The quandary is that the inertia that has worked so wonderfully in ensuring low opt-out rates is of no use in the next challenge. Namely, getting employees to engage with the pension scheme they are saving into.
For employers, this is no easy task. The cost pressures of higher contributions will leave them deciding how much they have got to spend on promoting their pensions schemes. The greater numbers of people involved, means giving people face-to-face advice is less likely tangible and consequently the bulk of members are probably getting little support. The answer is almost certainly greater deployment of technological solutions such as modelling software to show employees how much income they will receive at what ages, and at what level of contributions. There will also be modelling needed to help them make decisions on how they will manage drawdown of their retirement pots.
Before we can get employees to look at such software, a reality check is needed that most people are never going to start the day waking up thinking about pensions. So, for this reason targeted communications need to be delivered at key points where engagement is more likely e.g around people's birthdays, particularly the more significant ones, or pay rises. The advent of the pensions dashboard being developed in collaboration by the pensions industry and the Government, scheduled for 2019, will also help by showing employees the breadth of their pension saving in one place.
Three reasons why getting engagement right is going to be key for the ongoing success of auto-enrolment:
- Not opting out From April next year, the minimum employee contribution will rise from 1% to 3% of salary, while employer contributions will rise from 1% to 2%. The fear is that inertia might not work so well at 3% as it did a 1%.

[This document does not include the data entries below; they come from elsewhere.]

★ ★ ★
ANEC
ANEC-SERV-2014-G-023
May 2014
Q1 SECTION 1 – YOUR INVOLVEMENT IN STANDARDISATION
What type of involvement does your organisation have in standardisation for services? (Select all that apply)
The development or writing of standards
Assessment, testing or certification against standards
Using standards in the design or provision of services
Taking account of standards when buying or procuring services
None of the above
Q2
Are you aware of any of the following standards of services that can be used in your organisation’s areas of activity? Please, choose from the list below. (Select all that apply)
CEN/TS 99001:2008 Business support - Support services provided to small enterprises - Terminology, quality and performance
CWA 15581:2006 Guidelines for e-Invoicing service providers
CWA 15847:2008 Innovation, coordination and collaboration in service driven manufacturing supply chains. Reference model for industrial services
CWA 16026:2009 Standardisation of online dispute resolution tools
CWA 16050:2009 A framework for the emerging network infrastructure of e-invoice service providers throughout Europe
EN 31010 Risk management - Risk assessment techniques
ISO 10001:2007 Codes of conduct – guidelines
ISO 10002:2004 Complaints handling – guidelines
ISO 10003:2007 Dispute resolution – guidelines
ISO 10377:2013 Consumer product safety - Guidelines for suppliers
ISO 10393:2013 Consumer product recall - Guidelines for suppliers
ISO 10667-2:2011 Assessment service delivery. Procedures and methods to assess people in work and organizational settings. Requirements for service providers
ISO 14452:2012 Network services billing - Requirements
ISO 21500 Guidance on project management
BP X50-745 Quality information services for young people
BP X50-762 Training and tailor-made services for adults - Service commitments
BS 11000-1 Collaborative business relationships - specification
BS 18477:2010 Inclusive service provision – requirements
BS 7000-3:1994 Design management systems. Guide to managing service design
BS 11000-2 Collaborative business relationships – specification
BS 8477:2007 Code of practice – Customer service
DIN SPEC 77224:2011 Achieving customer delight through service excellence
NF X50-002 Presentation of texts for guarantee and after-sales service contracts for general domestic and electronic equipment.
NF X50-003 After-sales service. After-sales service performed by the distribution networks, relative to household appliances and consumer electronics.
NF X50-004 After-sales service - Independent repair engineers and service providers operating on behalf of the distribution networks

Notably, Aon's "Defined Contribution Member Survey" from June 2016 which quizzed 2,004 members of DC pension plans, found that 40% were actively seeking to pay off debt or their mortgage rather than save more into their pension.
- Retirement planning Once employees are in their 40s they need to have some awareness of what their retirement plans will look like. They need to have an idea of the age at which they would like or are able to retire, and how much they will have to live on at that age.
- Adequate replacement rates Auto-enrolment has planned rises in contributions to 8%, but even at this level, employees are likely to be disappointed with the income that will accrue from such savings. Ensuring employees are maximising often more generous contribution matching rates might be one of the easiest ways of improving replacement rates.
A word should be said on investments. Getting people engaged in their investment choices is hard and is probably not the best use of an employer's time. Ideally, DC scheme investments they should run like a defined benefit scheme, where investment decisions happen in the background on behalf of the member. This is one of the solutions Aon offers through its delegated DC service which is available in both its GPP and Master Trust scheme. This means the often heard employee plea that "someone does the investments for me" can be delivered and hard pushed employer budgets can be more wisely spent on key engagement points that help their employees make better pension decisions.